1 g of sericite was stirred in 10 to 50 ml of distilled water to be sufficiently dispersed to prepare a suspension, which was neutralized to pH 7.0 with 0.1 to 3.0 sodium hydroxide solution and nitric acid. To 100 ml of the neutralized suspension was added a silver ionic liquid obtained by electrolysis so as to have a silver ion concentration of 10 to 200 ppm, followed by stirring at room temperature for 6 to 36 hours. The silver ion-added suspension prepared by stirring was centrifuged at 500 g to obtain a clay deposit. The obtained clay was dried in air at 25-120 ° C. for 2 hours, thereby preparing clay having silver ions adsorbed thereon.

< Example  2> iron adsorbed Serisite  Produce

Except for using iron ions in the same manner as in Example 1 was prepared clay adsorbed iron.

< Example  3> copper adsorbed Serisite  Produce

Except for using copper ions in the same manner as in Example 1 was prepared iron adsorbed clay.

Experimental Example 1

Experimental Example 1 shows the results of an antibacterial test for E. coli in 100 ml of sample solution using 5 g of 3 mm balls prepared from clay. It can be seen that one million bacteria are killed after 30 minutes in 1 ml of the initial bacterial count.

Experimental Example 2

Experimental Example 2 shows the results of the antimicrobial test against rust rust in 100ml of sample solution using 5g of 3mm ball prepared from clay. It can be seen that 10.1 million bacteria survived in 60 minutes of reaction time in 1 ml of the initial bacterial count.

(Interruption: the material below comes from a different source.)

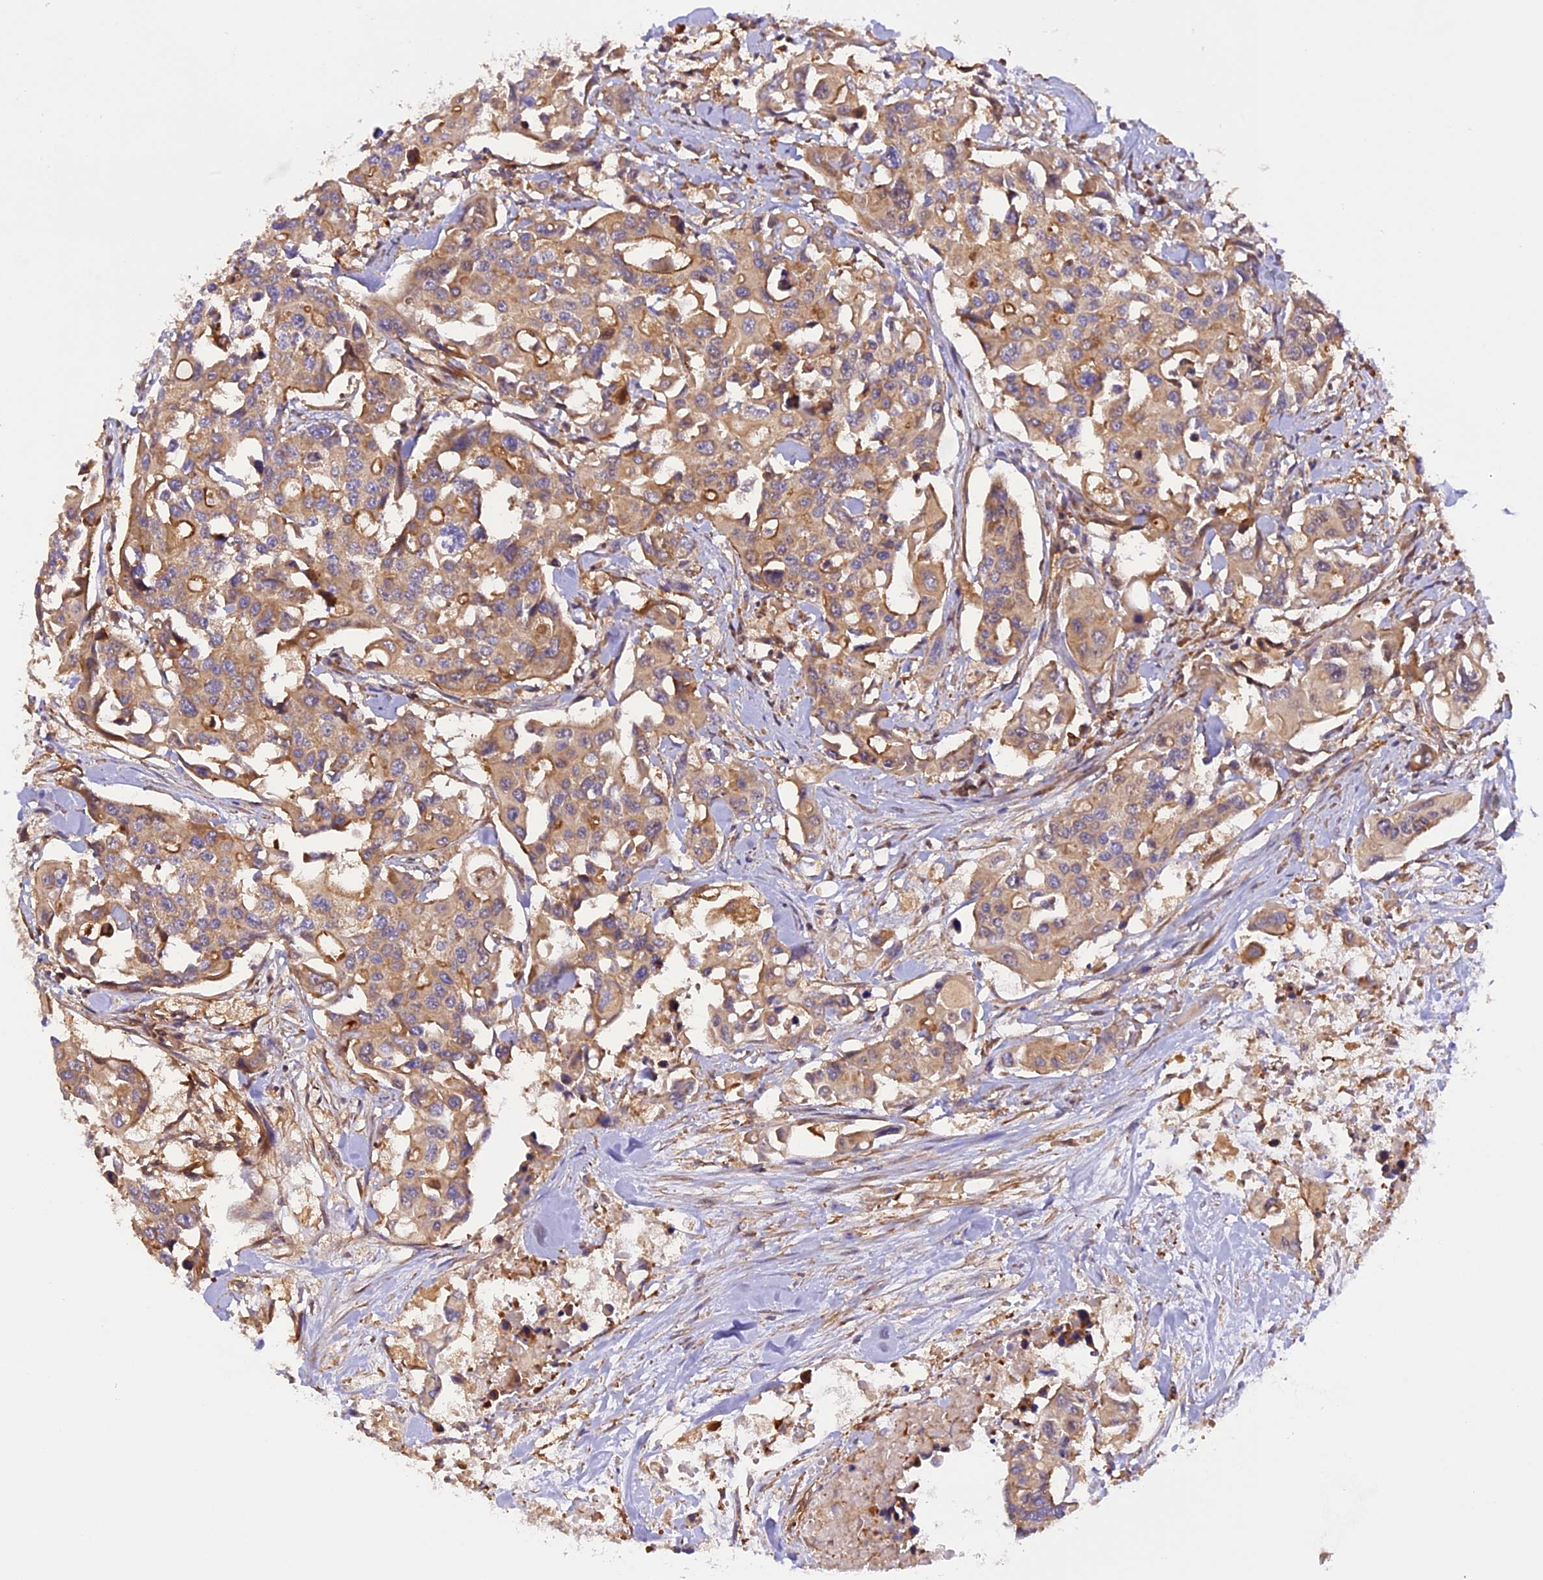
{"staining": {"intensity": "moderate", "quantity": ">75%", "location": "cytoplasmic/membranous"}, "tissue": "colorectal cancer", "cell_type": "Tumor cells", "image_type": "cancer", "snomed": [{"axis": "morphology", "description": "Adenocarcinoma, NOS"}, {"axis": "topography", "description": "Colon"}], "caption": "This photomicrograph reveals colorectal adenocarcinoma stained with immunohistochemistry (IHC) to label a protein in brown. The cytoplasmic/membranous of tumor cells show moderate positivity for the protein. Nuclei are counter-stained blue.", "gene": "C5orf22", "patient": {"sex": "male", "age": 77}}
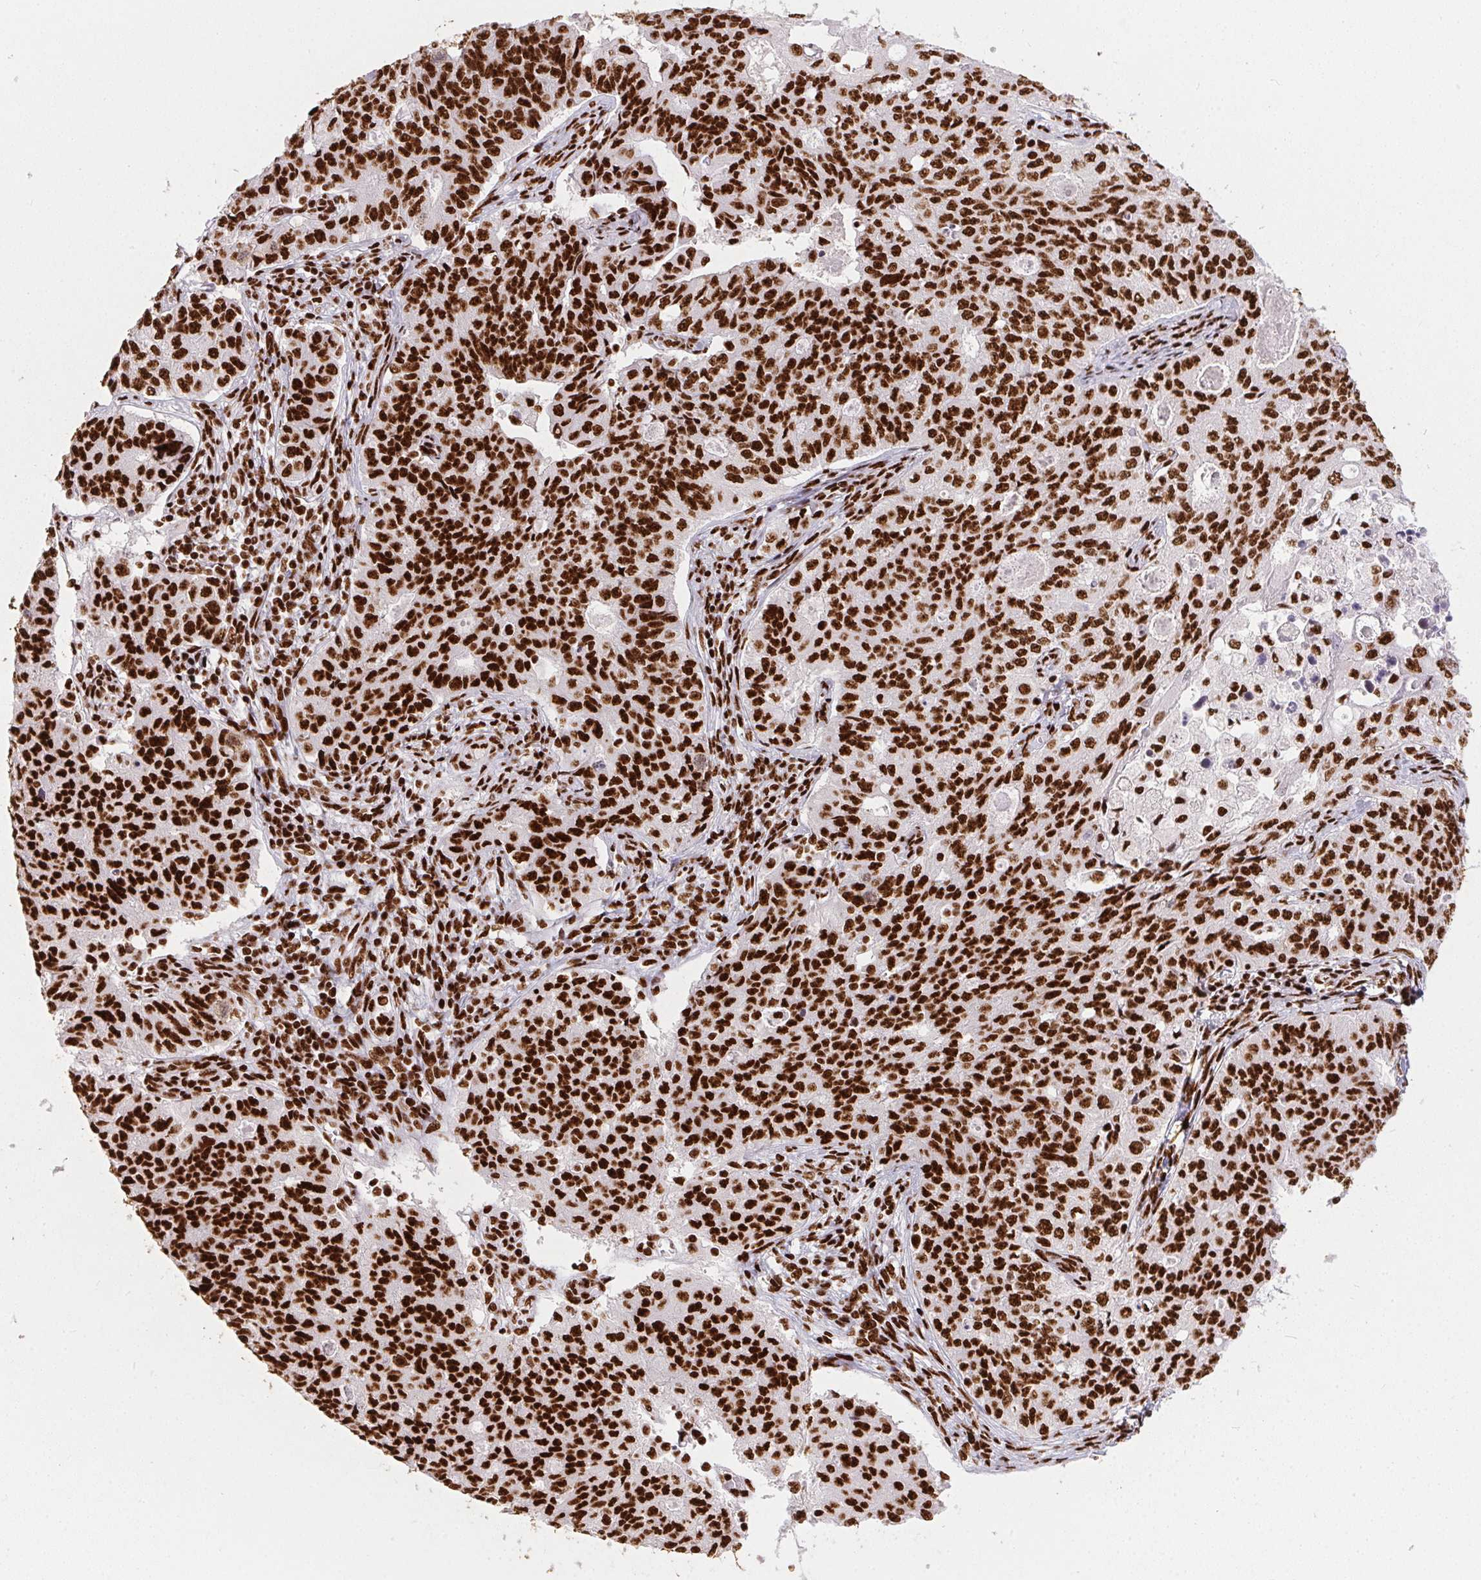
{"staining": {"intensity": "strong", "quantity": ">75%", "location": "nuclear"}, "tissue": "endometrial cancer", "cell_type": "Tumor cells", "image_type": "cancer", "snomed": [{"axis": "morphology", "description": "Adenocarcinoma, NOS"}, {"axis": "topography", "description": "Endometrium"}], "caption": "Immunohistochemical staining of endometrial adenocarcinoma reveals high levels of strong nuclear protein staining in about >75% of tumor cells.", "gene": "PAGE3", "patient": {"sex": "female", "age": 43}}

< Experimental Example  3>

Experimental Example 3 shows the results of the antimicrobial test against antistaining Staphylococcus aureus in 100ml of sample solution using 5g of 3mm ball prepared from clay. It can be seen that one million bacteria are killed after 60 minutes in 1 ml of initial bacteria.

Experimental Example 4

Compound Substituent: Substituted silver ion with silver ion

Experimental Example 4 shows the results of the ammonia deodorization experiment for silver ion exchange between Yanggu white clay and Yanggu white clay. The deodorizing power is not good in the case of using only Yanggu clay, but the deodorizing power reaches 100% after 60 minutes in the case of using the compound substitute.

Claims (3)

The first step is to mix the clay with purified water, and neutralize the mixture to prepare a primary mixture. The second step is to add an antimicrobial metal ion to the primary mixture and to react to prepare a secondary mixture 3 Adding an antioxidant to the secondary mixture in a step, and reacting to prepare a final product. The method of claim 1, further comprising the step of centrifuging the final product of step 3 and drying it. The method of claim 2, wherein the antimicrobial metal ions of step 2 are at least one selected from the group consisting of Ag, Fe, and Cu.